■ **Exercise aim**: Present the lines of the listing from the one containing "pose: elev=261.0 azim=95.8" to the one containing "Dot at: (341, 215)", both included, as a numbered list with blank lines omitted.

■ **Available data**:
....
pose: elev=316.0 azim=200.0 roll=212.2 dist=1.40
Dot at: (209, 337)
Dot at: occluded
....
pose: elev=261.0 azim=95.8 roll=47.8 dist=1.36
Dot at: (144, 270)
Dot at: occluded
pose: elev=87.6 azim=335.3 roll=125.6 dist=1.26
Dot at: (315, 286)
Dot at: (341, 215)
....
■ **The reply**:
1. pose: elev=261.0 azim=95.8 roll=47.8 dist=1.36
2. Dot at: (144, 270)
3. Dot at: occluded
4. pose: elev=87.6 azim=335.3 roll=125.6 dist=1.26
5. Dot at: (315, 286)
6. Dot at: (341, 215)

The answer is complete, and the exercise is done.